George Lamming has written “Historical and personal evidence is abundant that all men, irrespective of their economic or racial status, hold a common belief about the subordinate role of women in their lives.”

Methods of control

The truth of this is evident on a daily basis. A woman thinking independently incurs the wrath of men in the workplace or in personal relationships. This wrath may be acted out in different ways depending on the character of the individual, some react with a bad temper or violence, some with destructive criticism, some with passive aggression becoming uncommunicative. All are methods of control, reactions against the fact that they cannot accept the woman’s basic right to develop her own way of being in the world and succeed.

But if this were all, women would not be so badly off. The situation is made much worse by the issue of sexual harassment endured by all women and girls in St Vincent. Practically every teenage girl I know has been stalked in town and harassed with sexual innuendos. The image of girls and women as sexual objects has been reinforced by many cultural practices that we consider normal – advertising campaigns, alcoholic drink advertisements, queen shows, beauty pageants, and music videos, all considered to be normal entertainment but strongly reinforce stereotypes that women’s value is in their sex appeal and less about their integrity of character. This accepted conditioning paves the way for a prejudice against women that is more damaging to the society that racism. They struggle against humiliation, being patronised, being labelled as troublesome for having independent opinions and aggressive for standing firmly behind them.

Tragically this conditioning imparts a grave injustice upon society’s women, one that requires them to work harder than a male counterpart to achieve anything, of being judged and pursued because of their looks and being denigrated if they do not conform to what men require of them.

All women know the backlash from rejecting a man’s sexual passes, of not conforming to his control tactics, but how many of us realise that women actually play a large role in creating this conditioning? It is women who accept the role given to them and it women who raise the men as sons. It is her responsibility to ensure that her son grows up respecting women. By not treating sons differently than daughters, not indulging boys when they are young, by teaching them how to communicate emotionally, by sharing and consulting, raising sons to be empathetic and understanding human beings, this is the responsibility of parenthood. By respecting ourselves as women, we can teach our sons to respect all women.

Fathers unavailable

Fathers should share this responsibility, but all too often fathers are emotionally unavailable for their children, possibly because of the same conditioning that makes them feel women should subordinate, that it is the woman’s role to raise the children. And whilst this attitude prevails, the responsibility does fall on mothers, supported or not, to provide the loving foundation of a child’s life. We have only one chance, in the early years of a child’s life to lay down the capability of that child to love, to empathise and to respect others.

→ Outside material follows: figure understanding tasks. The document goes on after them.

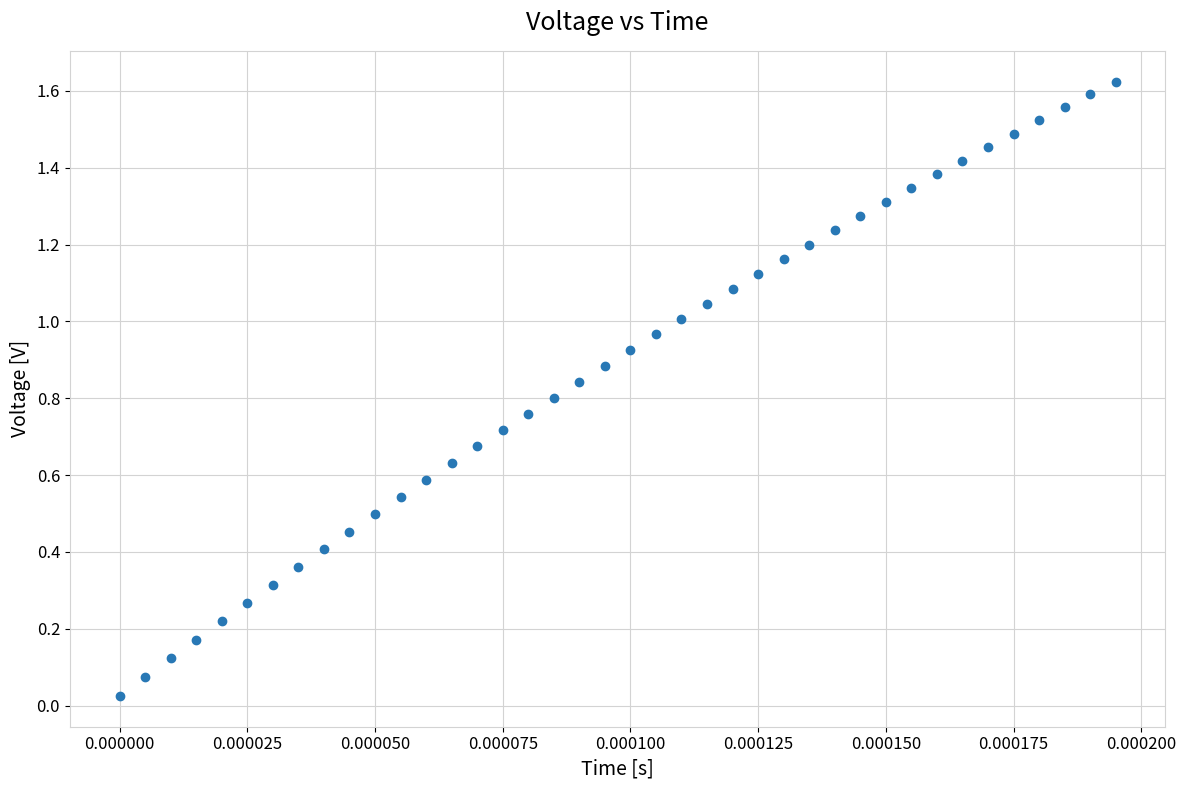

Count the number of points in this scatter plot.

40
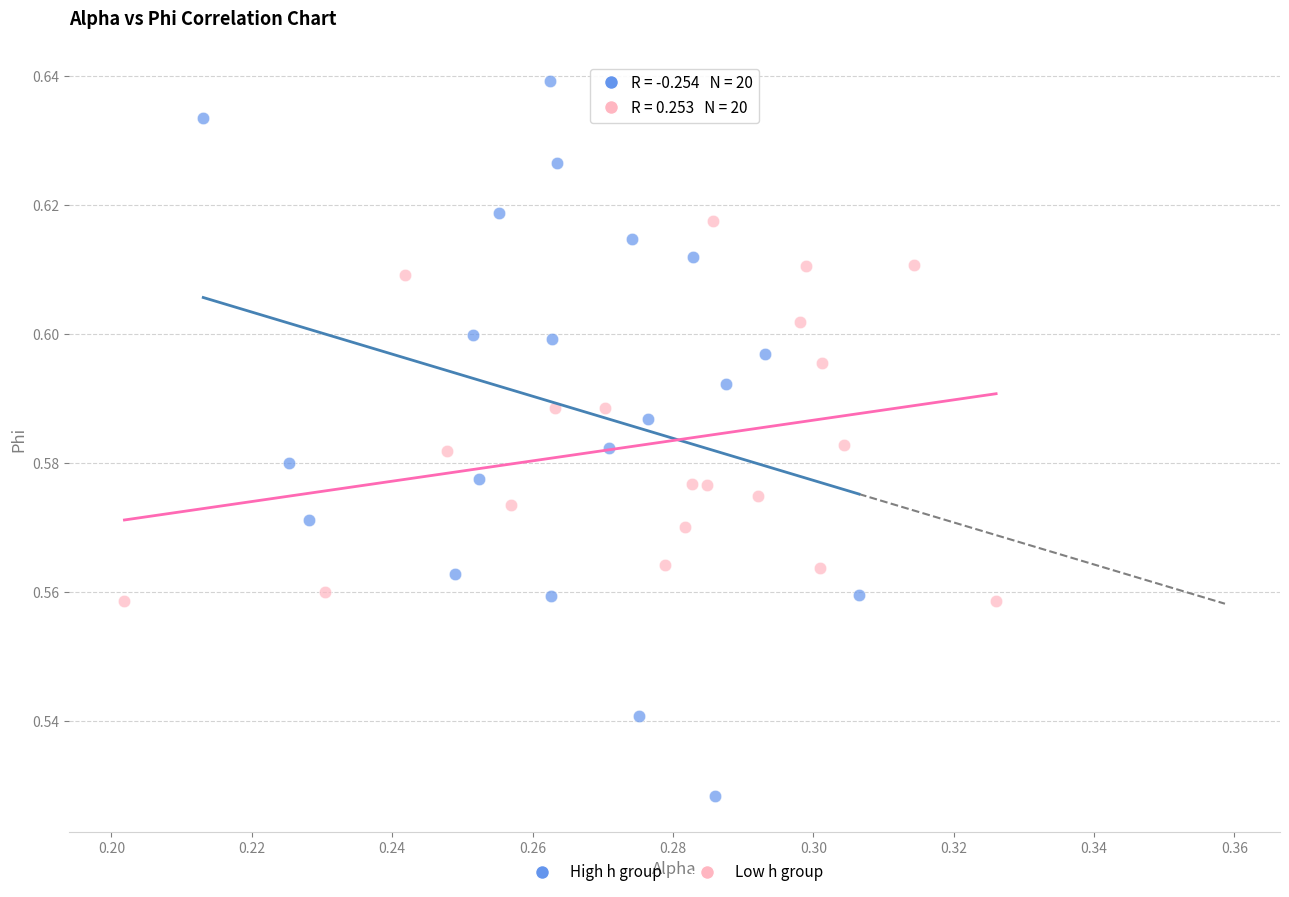

Which series reaches the minimum Y coordinate?

High h group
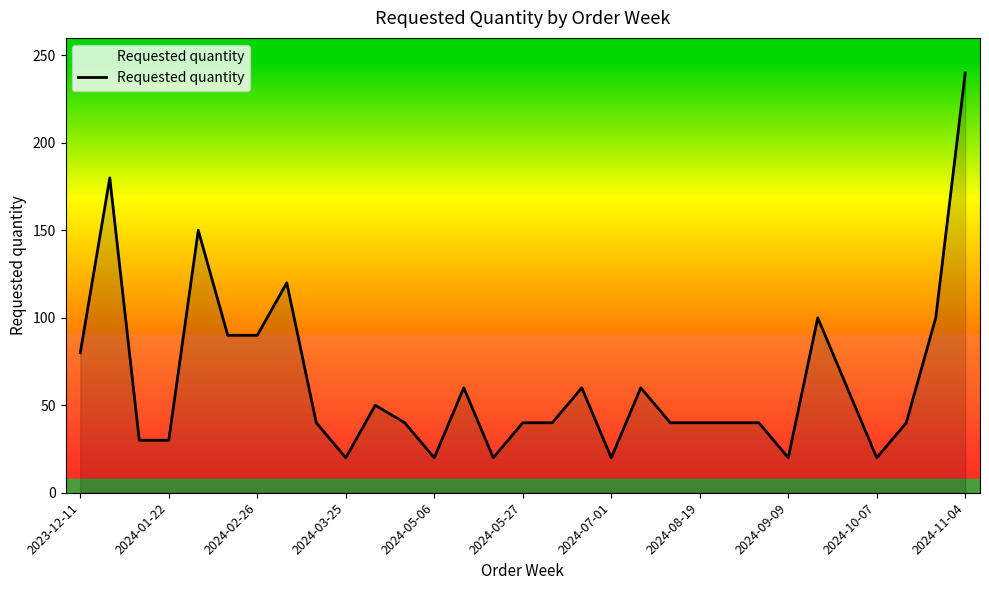

What is the maximum value shown in the chart?

240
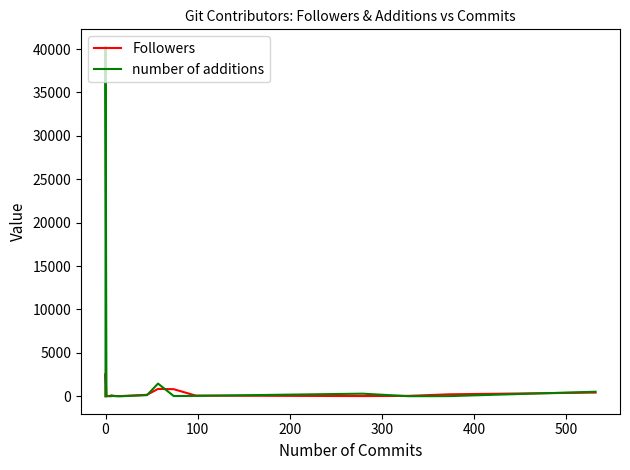

True or false: number of additions and Followers cross at least once.

True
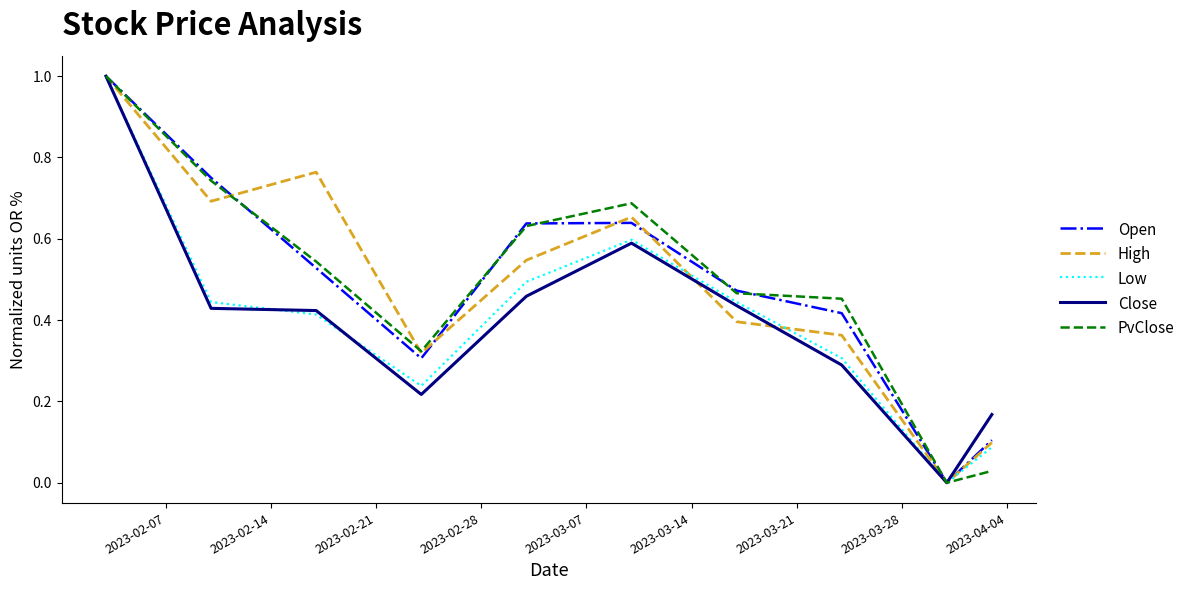

What is the maximum value for High?

1.0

Responsible parenting is not something for which a formal education is required. Some of the most compassionate and understanding men I know come from humble backgrounds, whose parents are not literate. But they have been cared for lovingly by at least one parent or guardian and brought up feeling secure.

This is something that obviously was denied Stacey’s killer who demonstrated in extreme the common belief that women must be subordinate to men. While the youth and children stood watching the exposed remains of our Vincentian daughter what was the message they received? As long as society, including those in authority continue to support and practise discrimination against women, we will see an increase of such brutality, the perpetrators living on with no remorse, and children being primed to follow their heinous example.